== TASK DIRECTIONS ==
Your job is to retype all of the data word for word, leaving every image out.

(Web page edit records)

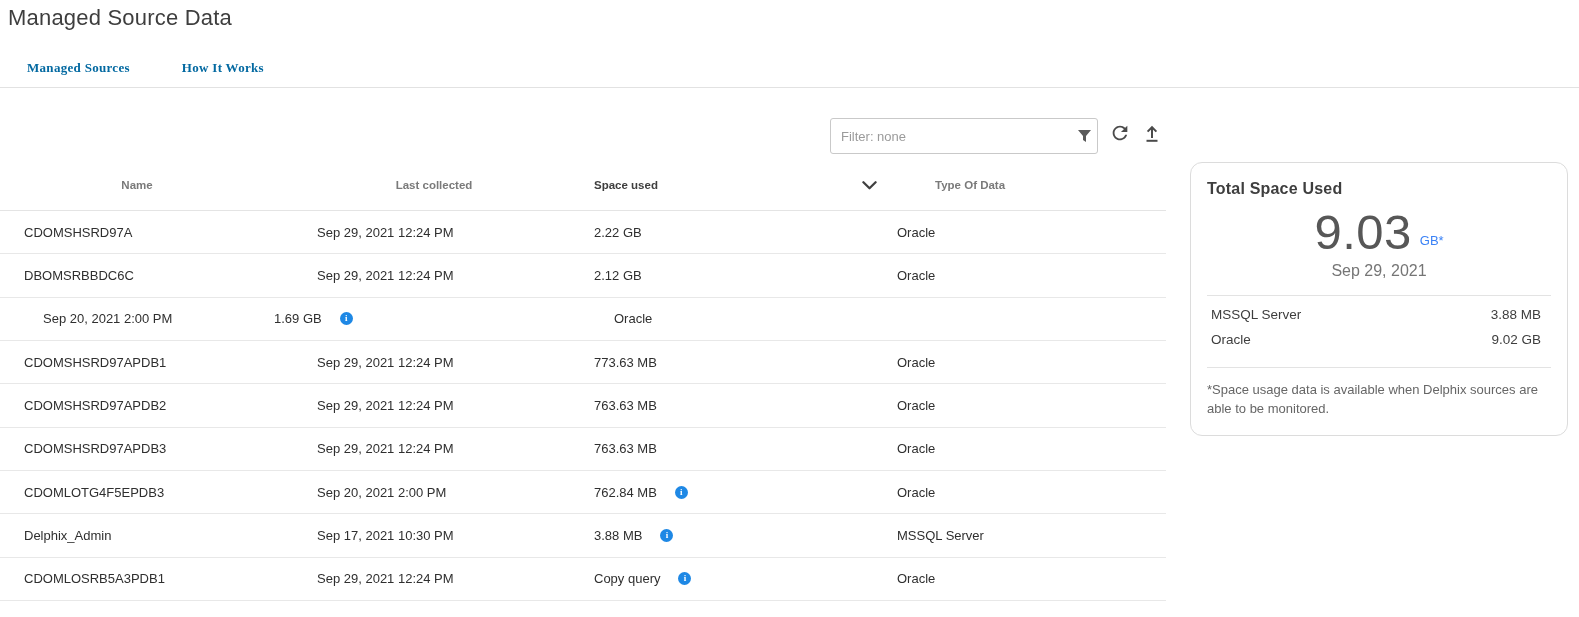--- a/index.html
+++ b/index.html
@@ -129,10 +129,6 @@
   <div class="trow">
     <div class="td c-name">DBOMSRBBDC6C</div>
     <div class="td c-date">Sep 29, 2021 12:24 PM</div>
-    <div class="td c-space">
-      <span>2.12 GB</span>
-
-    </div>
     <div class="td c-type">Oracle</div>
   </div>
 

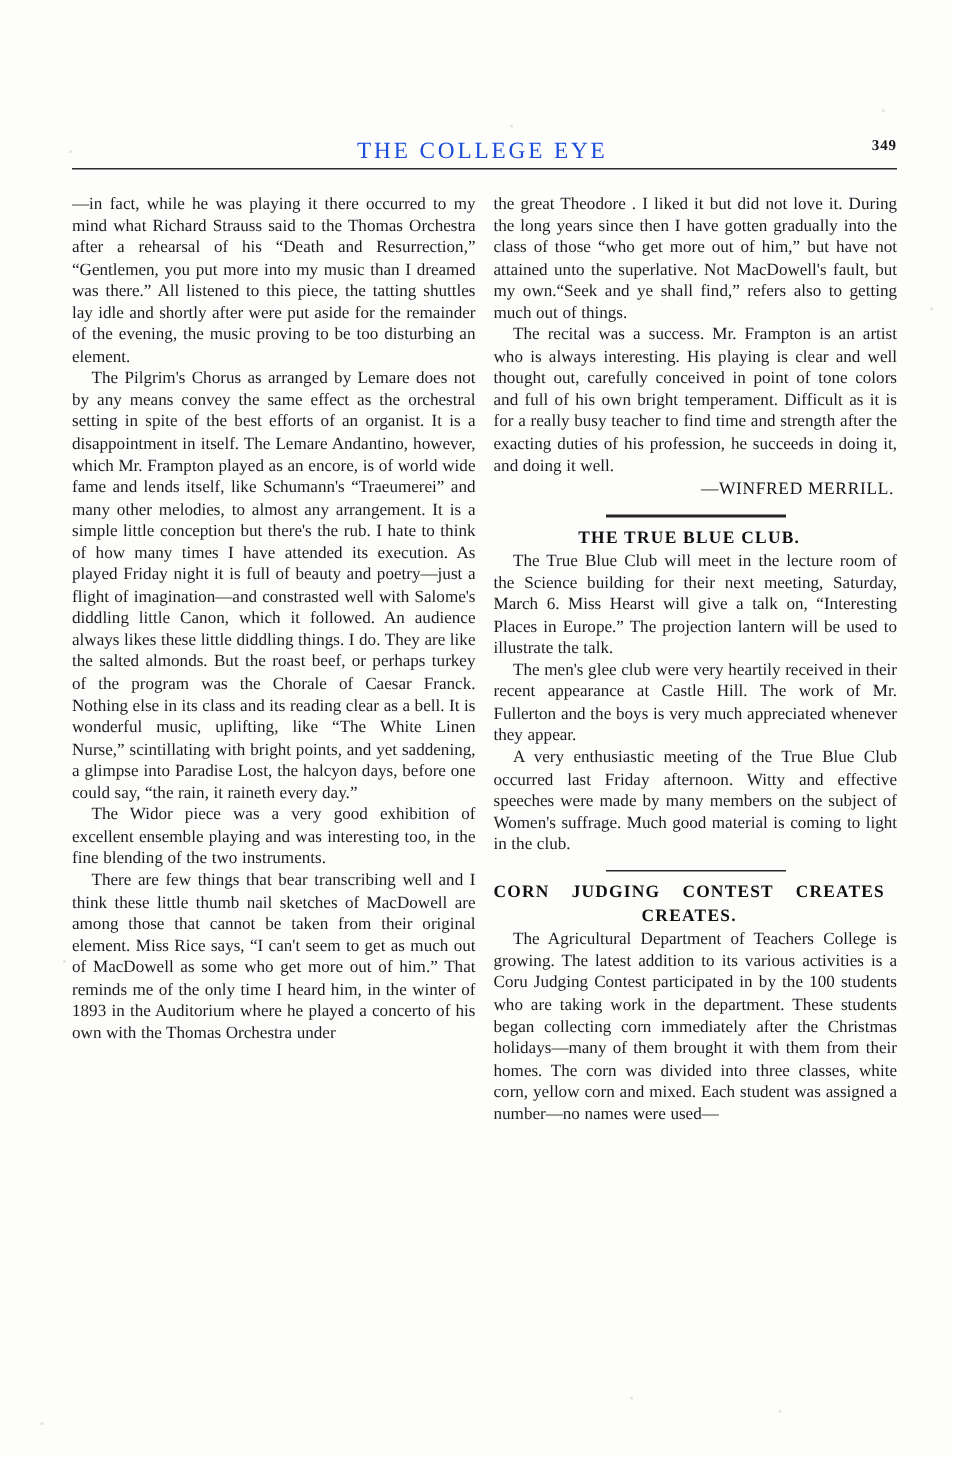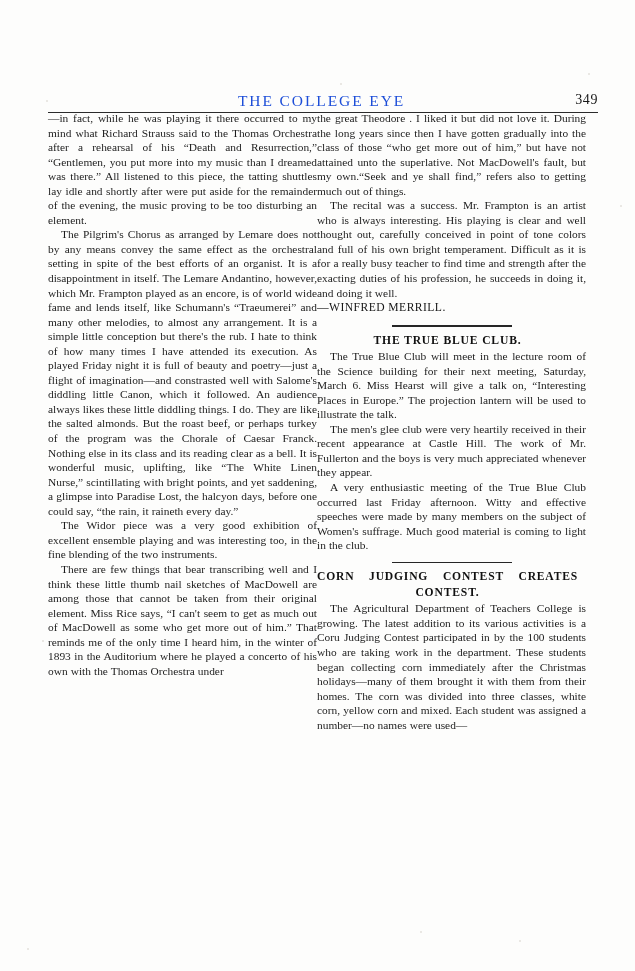--- a/index.html
+++ b/index.html
@@ -52,9 +52,9 @@
     position: absolute;
     right: 0;
     top: 0;
-    font-size: 14px;
+    font-size: 10px;
     letter-spacing: .6px;
-    font-weight: 400;
+    font-weight: 700;
     color: #181818;
   }
   #runhead .rule {

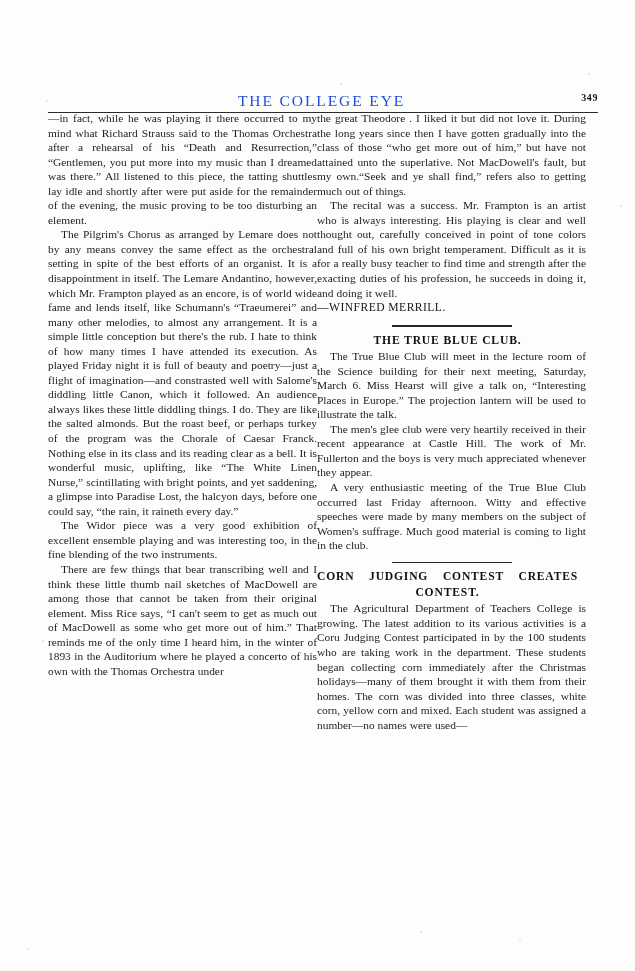--- a/index.html
+++ b/index.html
@@ -70,10 +70,11 @@
   #cols {
     position: absolute;
     left: 48px;
-    top: 111px;
+    top: 129px;
     width: 550px;
     height: 800px;
     display: flex;
+    gap: 12px;
   }
   .col {
     width: 269px;

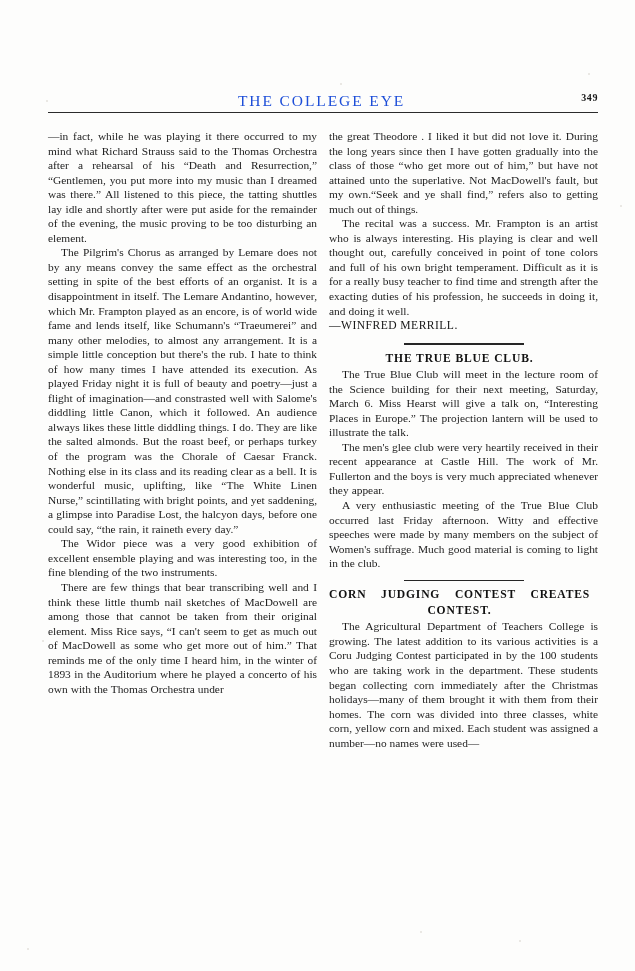--- a/index.html
+++ b/index.html
@@ -99,7 +99,7 @@
     margin: 0;
     font-size: 11.6px;
     line-height: 16px;
-    text-align: left;
+    text-align: right;
     letter-spacing: .45px;
     color: #161616;
     padding-right: 2px;

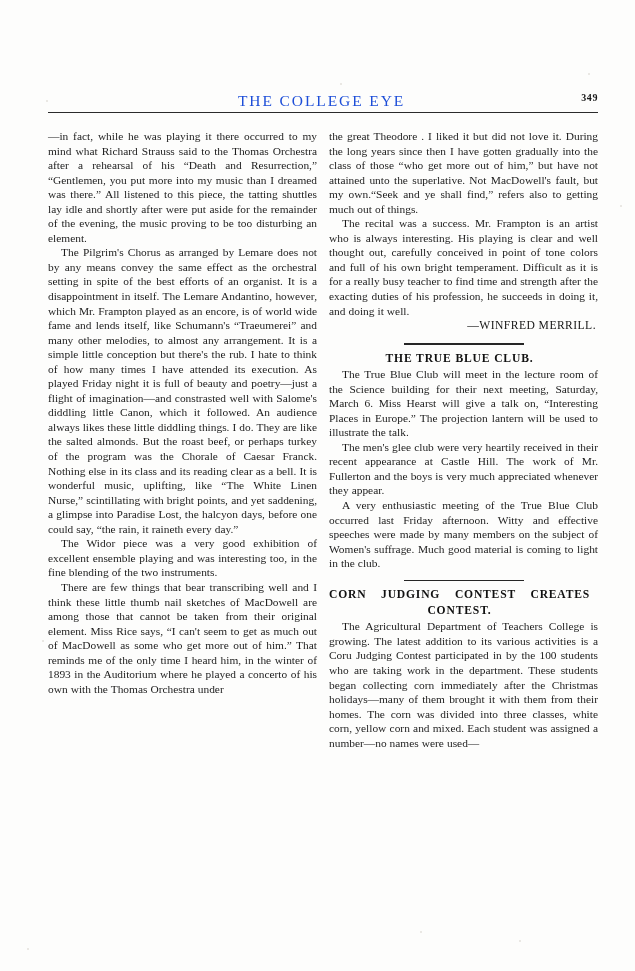--- a/index.html
+++ b/index.html
@@ -172,7 +172,7 @@
 
       <div class="sec-rule"></div>
       <h2 class="sec-head spread">CORN JUDGING CONTEST CREATES</h2>
-      <h2 class="sec-head">CONTEST.</h2>
+      <h2 class="sec-head">CREATES.</h2>
       <p class="para">The Agricultural Department of Teachers College is growing. The latest addition to its various activities is a Coru Judging Contest participated in by the 100 students who are taking work in the department. These students began collecting corn immediately after the Christmas holidays—many of them brought it with them from their homes. The corn was divided into three classes, white corn, yellow corn and mixed. Each student was assigned a number—no names were used—</p>
     </div>
 

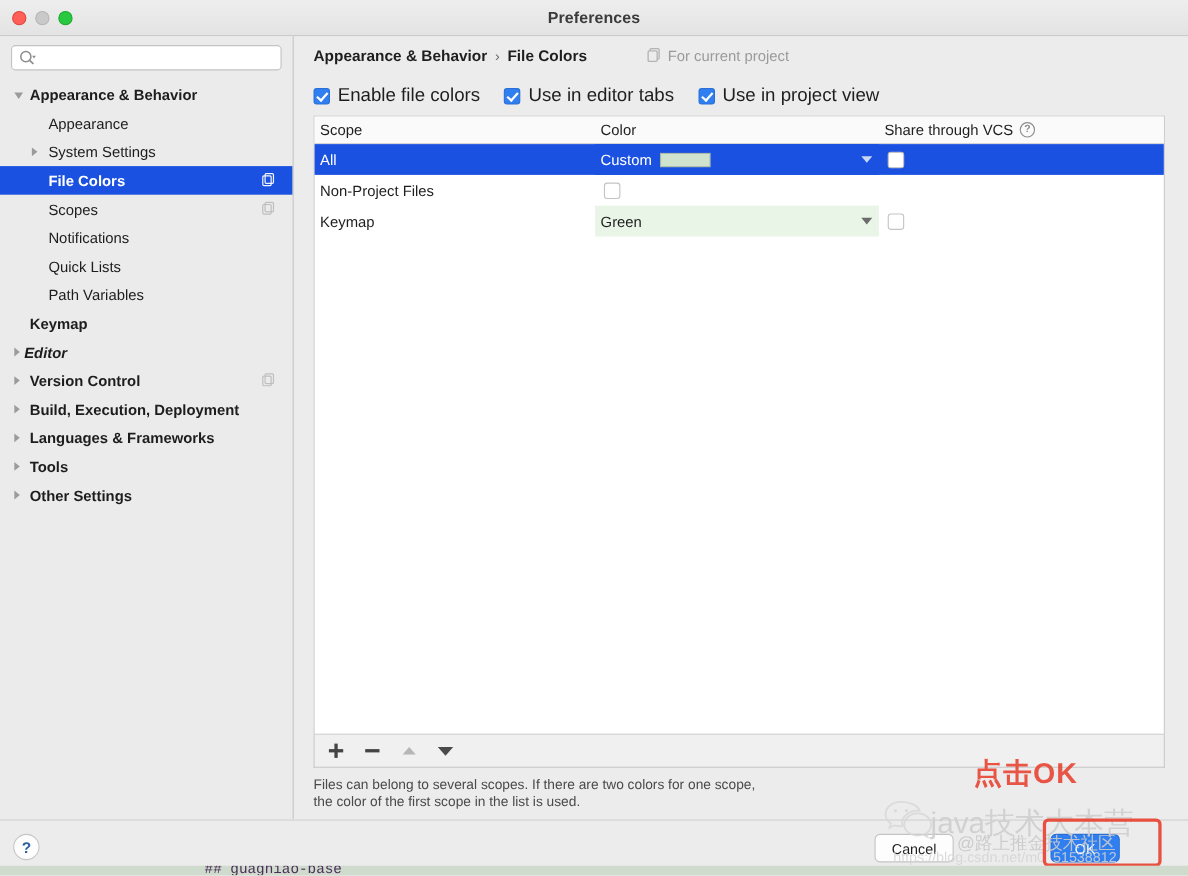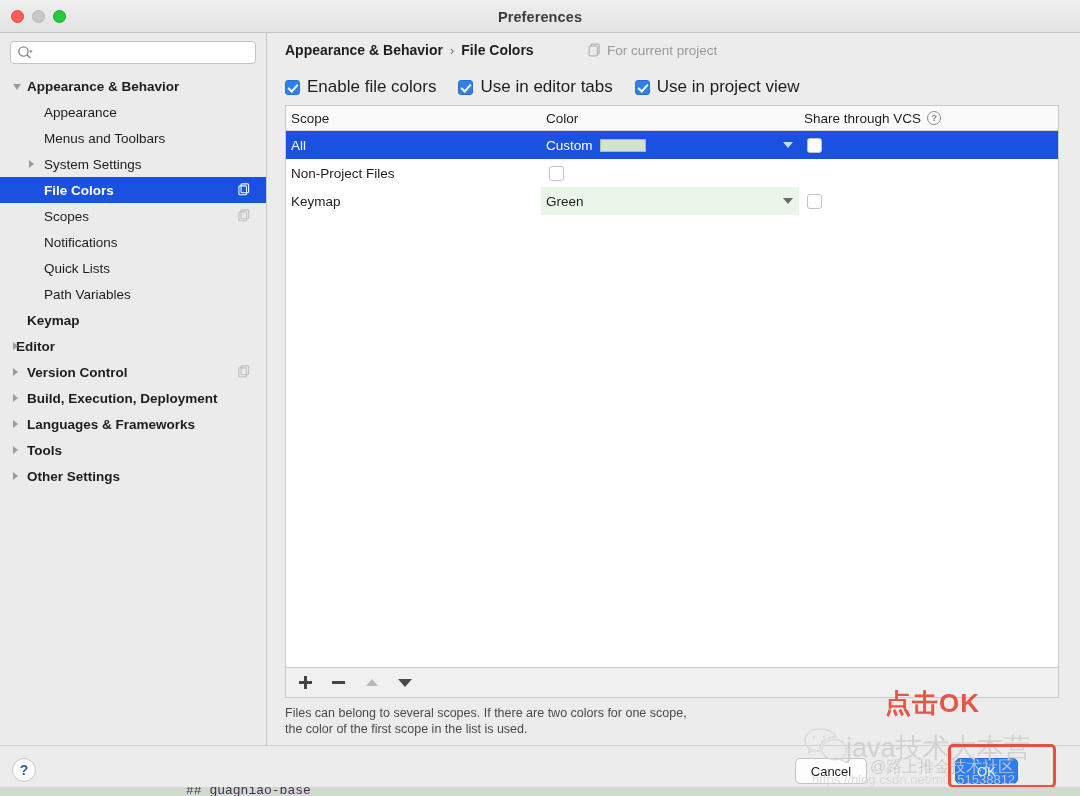--- a/index.html
+++ b/index.html
@@ -322,9 +322,6 @@
         </div>
         <div class="tree-row">
           <span class="lbl" style="margin-left: 44px;">Appearance</span>
-        </div>
-        <div class="tree-row">
-          <span class="lbl" style="margin-left: 44px;">Menus and Toolbars</span>
         </div>
         <div class="tree-row">
           <span class="arrow" style="left: 29px; top: 9px;"></span>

== WRITTEN RESPONSE ==
--- a/index.html
+++ b/index.html
@@ -129,10 +129,6 @@
   <div class="trow">
     <div class="td c-name">DBOMSRBBDC6C</div>
     <div class="td c-date">Sep 29, 2021 12:24 PM</div>
-    <div class="td c-space">
-      <span>2.12 GB</span>
-
-    </div>
     <div class="td c-type">Oracle</div>
   </div>
 

--- a/index.html
+++ b/index.html
@@ -52,9 +52,9 @@
     position: absolute;
     right: 0;
     top: 0;
-    font-size: 14px;
+    font-size: 10px;
     letter-spacing: .6px;
-    font-weight: 400;
+    font-weight: 700;
     color: #181818;
   }
   #runhead .rule {

--- a/index.html
+++ b/index.html
@@ -70,10 +70,11 @@
   #cols {
     position: absolute;
     left: 48px;
-    top: 111px;
+    top: 129px;
     width: 550px;
     height: 800px;
     display: flex;
+    gap: 12px;
   }
   .col {
     width: 269px;

--- a/index.html
+++ b/index.html
@@ -99,7 +99,7 @@
     margin: 0;
     font-size: 11.6px;
     line-height: 16px;
-    text-align: left;
+    text-align: right;
     letter-spacing: .45px;
     color: #161616;
     padding-right: 2px;

--- a/index.html
+++ b/index.html
@@ -172,7 +172,7 @@
 
       <div class="sec-rule"></div>
       <h2 class="sec-head spread">CORN JUDGING CONTEST CREATES</h2>
-      <h2 class="sec-head">CONTEST.</h2>
+      <h2 class="sec-head">CREATES.</h2>
       <p class="para">The Agricultural Department of Teachers College is growing. The latest addition to its various activities is a Coru Judging Contest participated in by the 100 students who are taking work in the department. These students began collecting corn immediately after the Christmas holidays—many of them brought it with them from their homes. The corn was divided into three classes, white corn, yellow corn and mixed. Each student was assigned a number—no names were used—</p>
     </div>
 

--- a/index.html
+++ b/index.html
@@ -322,9 +322,6 @@
         </div>
         <div class="tree-row">
           <span class="lbl" style="margin-left: 44px;">Appearance</span>
-        </div>
-        <div class="tree-row">
-          <span class="lbl" style="margin-left: 44px;">Menus and Toolbars</span>
         </div>
         <div class="tree-row">
           <span class="arrow" style="left: 29px; top: 9px;"></span>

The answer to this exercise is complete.